でも私の場合は問題ないって言ってたよね。
私が死んでもスノーとグレンは死なないってことなのかな?
(私の場合は問題ないってのは、私が死んでもスノーやグレンは死なないってことなの?)
(違うよ)
(!!)
(魔力が多いほど、長命になるからアイリスは、魔力∞だから不老不死だよ。
だから僕たちは、アイリスと契約していても以前と変わらず死ぬことはなんだよ)
(!!)
私、不老不死なんだ。あれ?私は三歳だけど、ずっと幼女のまま……?
(私……ずっとこのままなの?)
(二十代前半くらいまでは成長するよ)
よかった。二十代前半までは成長するんだね。
何千何万年と死ぬことなく、チビのぺったんこなんて嫌だもん(泣)
「カイル兄様、従魔は主が死ぬと一緒に死ぬらしいですが、魔力が多いほど長命になるので、魔力∞の私は不老不死らしいので、スノーとグレンにそのデメリットはないそうです」
「確かに魔力が多い者は、長命の傾向があるが、魔力∞だと不老不死なのか……」
カイル兄様は、兄なので何もなければ、先に死ぬものだ。
私が不老不死なので、私自身は、若いままなのに身近な者たちは老いていき、見送り続けなければならないことが気になったんだろうな。

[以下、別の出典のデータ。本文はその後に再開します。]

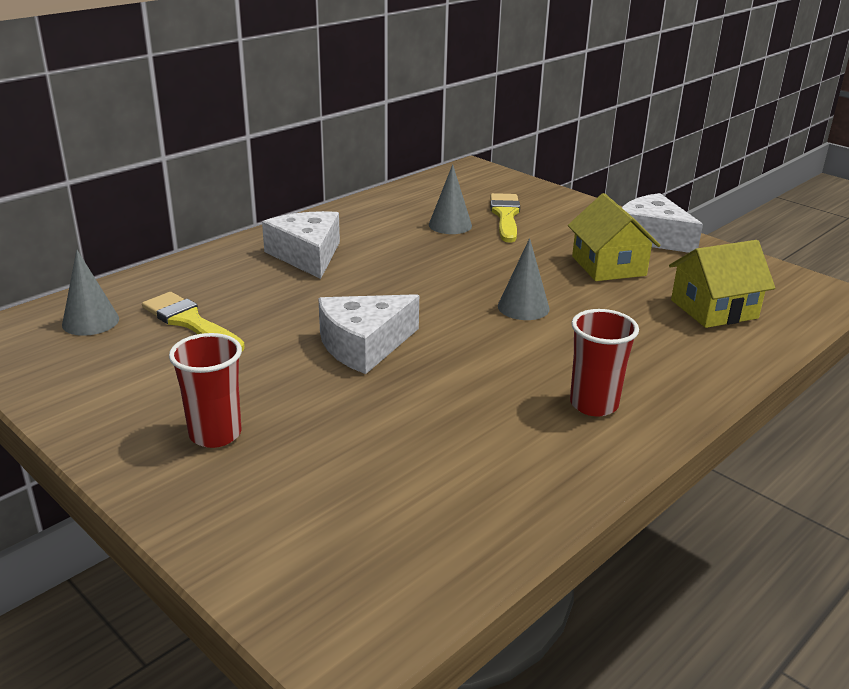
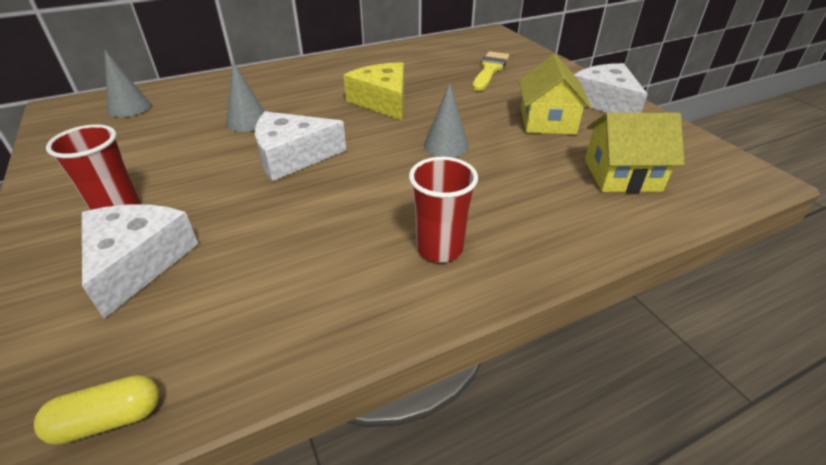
camera: 20 degrees right, 10 degrees up
(190, 322) = (190, 118): yellow brush -> none
(307, 255) = (315, 81): white cheese -> white cheese (138, 262)
(412, 269) = (382, 101): none -> yellow cheese
(413, 598) = (108, 420): none -> yellow capsule
(450, 225) = (440, 72): grey cone -> grey cone (247, 121)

(カイルも魔力多いから普通でも五百年~千年くらい生きるよ)
カイル兄様も千年くらいは生きられるんだ。
前世の記憶がある私からしたら、信じられないくらい長生きだ。
まあ、そんな私は、不老不死なんだけど……
(それにアイリスの身近にいる者たちは、規格外のアイリスの影響を受けて、長命になるからカイルは更に長生きになるし、他の者たちも通常以上に長生きできるよ)
ああ、聖獣にまで規格外とか言われちゃったよ。
「カイル兄様も魔力多いから、通常なら千年くらいは生きれるみたいですよ。
でも、私の影響を受けて、私の身近にいる人たちは、通常より長命になるみたいです」
「!!」
カイル兄様は、何に対して驚かれているのかな?
カイル兄様も自分が魔力多いから長生きする可能性があるのは、理解しているはずだ。
だから驚いたのは、私の影響を受けることに対してだろう。
「食や物の規格外な発展、魔法やスキル、従魔の規格外っぷりだけでなく、身近にいる者の寿命にすら影響を与えるほど規格外なのか!!」
やっぱりそこですか。規格外って言い過ぎです。
「アイリスに対する認識を改めなければならないな」
なんですかそれ!!
「まあいいか。それで、なぜ復活したばかりのグレンがまっすぐこの町に来たのかな?」
「私の魔力に惹かれたかららしいです……」
「なるほど、聖獣様を引き寄せる匂いを発しているのかと思っていたが、魔力の方だったか。
聖獣様ホイホイなのに違いはないし、当たらずとも遠からずだな」
はい。そのとおりですよ。
私は、プイッとそっぽを向いた。